Data excerpts START
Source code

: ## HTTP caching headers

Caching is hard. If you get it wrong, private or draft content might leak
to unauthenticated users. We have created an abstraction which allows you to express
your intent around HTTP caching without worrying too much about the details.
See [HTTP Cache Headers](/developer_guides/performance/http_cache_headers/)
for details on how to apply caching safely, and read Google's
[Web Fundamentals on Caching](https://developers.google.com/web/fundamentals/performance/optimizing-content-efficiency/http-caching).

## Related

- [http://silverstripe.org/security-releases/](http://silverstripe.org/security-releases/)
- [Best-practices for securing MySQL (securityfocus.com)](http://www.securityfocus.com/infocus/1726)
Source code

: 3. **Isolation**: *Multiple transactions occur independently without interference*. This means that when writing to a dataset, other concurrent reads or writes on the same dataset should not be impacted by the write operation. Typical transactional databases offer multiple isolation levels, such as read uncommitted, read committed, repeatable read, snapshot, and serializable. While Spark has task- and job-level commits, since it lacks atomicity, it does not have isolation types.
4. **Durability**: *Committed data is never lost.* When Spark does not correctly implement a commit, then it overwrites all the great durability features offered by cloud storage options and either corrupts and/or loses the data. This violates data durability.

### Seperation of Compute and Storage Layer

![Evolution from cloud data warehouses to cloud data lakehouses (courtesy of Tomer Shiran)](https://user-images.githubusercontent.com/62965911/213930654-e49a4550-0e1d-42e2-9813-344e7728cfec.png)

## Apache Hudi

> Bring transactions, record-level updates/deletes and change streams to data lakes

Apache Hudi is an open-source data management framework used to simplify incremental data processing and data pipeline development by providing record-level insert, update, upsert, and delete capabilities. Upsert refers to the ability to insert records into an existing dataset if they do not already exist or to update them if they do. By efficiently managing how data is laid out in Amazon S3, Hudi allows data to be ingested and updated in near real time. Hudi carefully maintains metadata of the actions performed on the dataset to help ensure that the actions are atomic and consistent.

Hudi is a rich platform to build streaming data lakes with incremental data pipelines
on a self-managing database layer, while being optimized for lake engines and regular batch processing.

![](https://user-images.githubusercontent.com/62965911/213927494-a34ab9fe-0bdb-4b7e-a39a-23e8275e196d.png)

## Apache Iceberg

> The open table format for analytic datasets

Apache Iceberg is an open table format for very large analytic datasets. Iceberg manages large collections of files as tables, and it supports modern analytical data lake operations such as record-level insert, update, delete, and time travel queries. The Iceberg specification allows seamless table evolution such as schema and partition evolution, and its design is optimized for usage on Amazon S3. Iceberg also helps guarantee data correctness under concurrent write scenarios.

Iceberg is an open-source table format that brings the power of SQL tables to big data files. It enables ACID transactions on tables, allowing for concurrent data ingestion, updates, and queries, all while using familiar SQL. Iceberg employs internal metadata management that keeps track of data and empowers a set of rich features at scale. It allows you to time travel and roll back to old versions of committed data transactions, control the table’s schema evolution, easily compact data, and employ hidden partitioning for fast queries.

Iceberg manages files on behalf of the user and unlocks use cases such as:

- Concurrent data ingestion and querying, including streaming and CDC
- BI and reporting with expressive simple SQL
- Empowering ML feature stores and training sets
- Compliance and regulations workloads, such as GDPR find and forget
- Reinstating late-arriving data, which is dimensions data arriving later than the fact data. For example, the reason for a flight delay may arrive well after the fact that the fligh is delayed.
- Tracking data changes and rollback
Data excerpts END
● **What the task asks**: Set down the data in full, word for word.

● **Reply**:
Source code

: ## HTTP caching headers

Caching is hard. If you get it wrong, private or draft content might leak
to unauthenticated users. We have created an abstraction which allows you to express
your intent around HTTP caching without worrying too much about the details.
See [HTTP Cache Headers](/developer_guides/performance/http_cache_headers/)
for details on how to apply caching safely, and read Google's
[Web Fundamentals on Caching](https://developers.google.com/web/fundamentals/performance/optimizing-content-efficiency/http-caching).

## Related

- [http://silverstripe.org/security-releases/](http://silverstripe.org/security-releases/)
- [Best-practices for securing MySQL (securityfocus.com)](http://www.securityfocus.com/infocus/1726)
Source code

: 3. **Isolation**: *Multiple transactions occur independently without interference*. This means that when writing to a dataset, other concurrent reads or writes on the same dataset should not be impacted by the write operation. Typical transactional databases offer multiple isolation levels, such as read uncommitted, read committed, repeatable read, snapshot, and serializable. While Spark has task- and job-level commits, since it lacks atomicity, it does not have isolation types.
4. **Durability**: *Committed data is never lost.* When Spark does not correctly implement a commit, then it overwrites all the great durability features offered by cloud storage options and either corrupts and/or loses the data. This violates data durability.

### Seperation of Compute and Storage Layer

![Evolution from cloud data warehouses to cloud data lakehouses (courtesy of Tomer Shiran)](https://user-images.githubusercontent.com/62965911/213930654-e49a4550-0e1d-42e2-9813-344e7728cfec.png)

## Apache Hudi

> Bring transactions, record-level updates/deletes and change streams to data lakes

Apache Hudi is an open-source data management framework used to simplify incremental data processing and data pipeline development by providing record-level insert, update, upsert, and delete capabilities. Upsert refers to the ability to insert records into an existing dataset if they do not already exist or to update them if they do. By efficiently managing how data is laid out in Amazon S3, Hudi allows data to be ingested and updated in near real time. Hudi carefully maintains metadata of the actions performed on the dataset to help ensure that the actions are atomic and consistent.

Hudi is a rich platform to build streaming data lakes with incremental data pipelines
on a self-managing database layer, while being optimized for lake engines and regular batch processing.

![](https://user-images.githubusercontent.com/62965911/213927494-a34ab9fe-0bdb-4b7e-a39a-23e8275e196d.png)

## Apache Iceberg

> The open table format for analytic datasets

Apache Iceberg is an open table format for very large analytic datasets. Iceberg manages large collections of files as tables, and it supports modern analytical data lake operations such as record-level insert, update, delete, and time travel queries. The Iceberg specification allows seamless table evolution such as schema and partition evolution, and its design is optimized for usage on Amazon S3. Iceberg also helps guarantee data correctness under concurrent write scenarios.

Iceberg is an open-source table format that brings the power of SQL tables to big data files. It enables ACID transactions on tables, allowing for concurrent data ingestion, updates, and queries, all while using familiar SQL. Iceberg employs internal metadata management that keeps track of data and empowers a set of rich features at scale. It allows you to time travel and roll back to old versions of committed data transactions, control the table’s schema evolution, easily compact data, and employ hidden partitioning for fast queries.

Iceberg manages files on behalf of the user and unlocks use cases such as:

- Concurrent data ingestion and querying, including streaming and CDC
- BI and reporting with expressive simple SQL
- Empowering ML feature stores and training sets
- Compliance and regulations workloads, such as GDPR find and forget
- Reinstating late-arriving data, which is dimensions data arriving later than the fact data. For example, the reason for a flight delay may arrive well after the fact that the fligh is delayed.
- Tracking data changes and rollback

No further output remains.